Integrated Si3N4 Microring Resonator: A Photon-Pair Source for Quantum Communication

Abstract

Integrated photonics is emerging as a key technology for use in quantum information and communication. Driven by classical communication, which already has a swathe of scalable, efficient, and robust components, integrated photonics promises to transfer quantum science from a mere lab curiosity into a commercial reality. Chip-based quantum light sources are increasingly being recognized as a practical and high-performance alternative to bulky and power-hungry, table-top photon-pair sources. In particular, photon-pair sources based on spontaneous four-wave mixing in microring resonators (MRR) have emerged as a viable integrated photonic solution for quantum information and communication. This thesis relies on silicon nitride (Si3N4) MRR to realize narrowband, telecom photonpair sources.
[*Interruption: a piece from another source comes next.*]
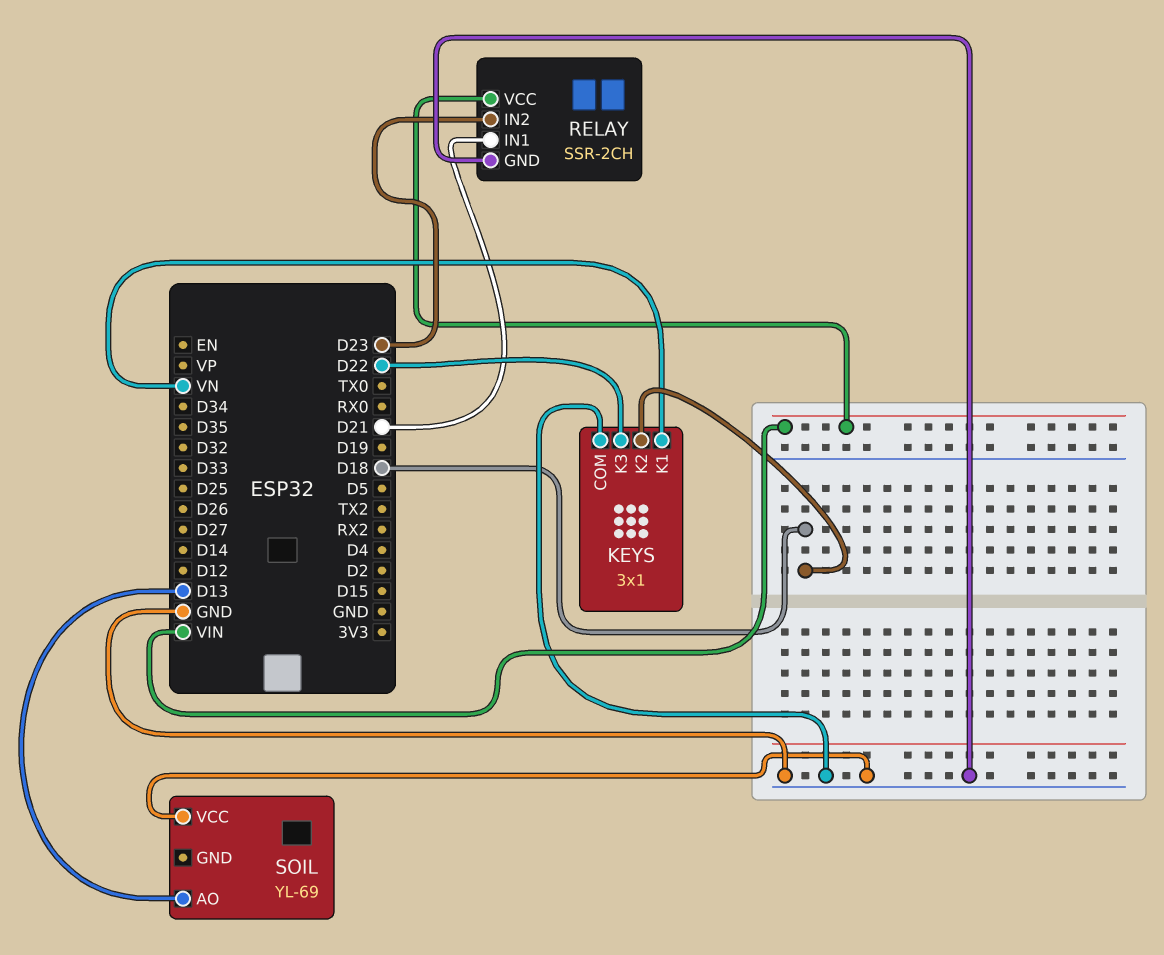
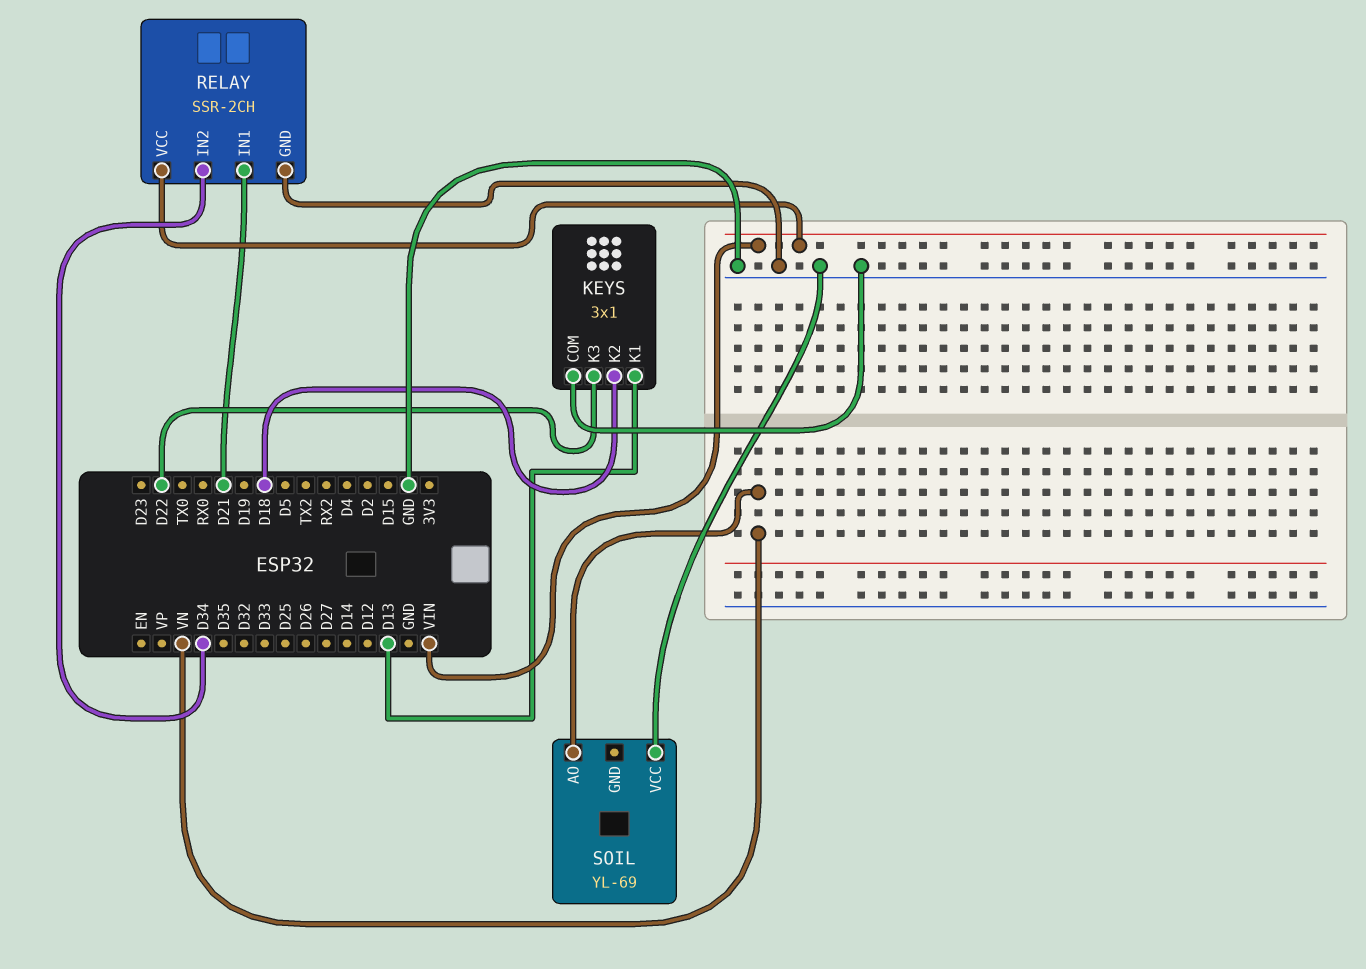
KEYS pin K1: VN -> D13
RELAY pin IN2: D23 -> D34
SOIL pin AO: D13 -> VN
High quality factor MRRs are enabled by the low propagation losses in the Si3N4 platform; in this thesis, they are exploited to realize bright photon-pair sources with heralded spectral purity up to 0.98. Low quality factor MRRs are exploited for a proof-of-concept high-rate sequential time-bin entanglement with net visibilities up to 99.96 ± 0.03 %. For the goal of practical, real-world deployment of integrated photon-pair sources, it is not enough to demonstrate the performance of a single source. One also needs to demonstrate their high-performance operation in complex quantum networking protocols, such as entanglement swapping between genuinely independent sources. Here, for the first time, we demonstrate entanglement swapping between two independent, spatially separated, and asynchronously-pumped MRR photon-pair sources. Our sources operate in the continuous-wave regime, and time-resolved detection results in high Hong-Ou-Mandel (93.2 ±1.6 %) and entanglement swapping (91.2 ± 3.4 %) visibilities. Finally, to further improve our rates while maintaining high visibilities in multi-source interference scenarios, the origin of an on-chip-generated noise must be identified and mitigated. Here, we present our first efforts in the quest for tackling this notorious noise problem.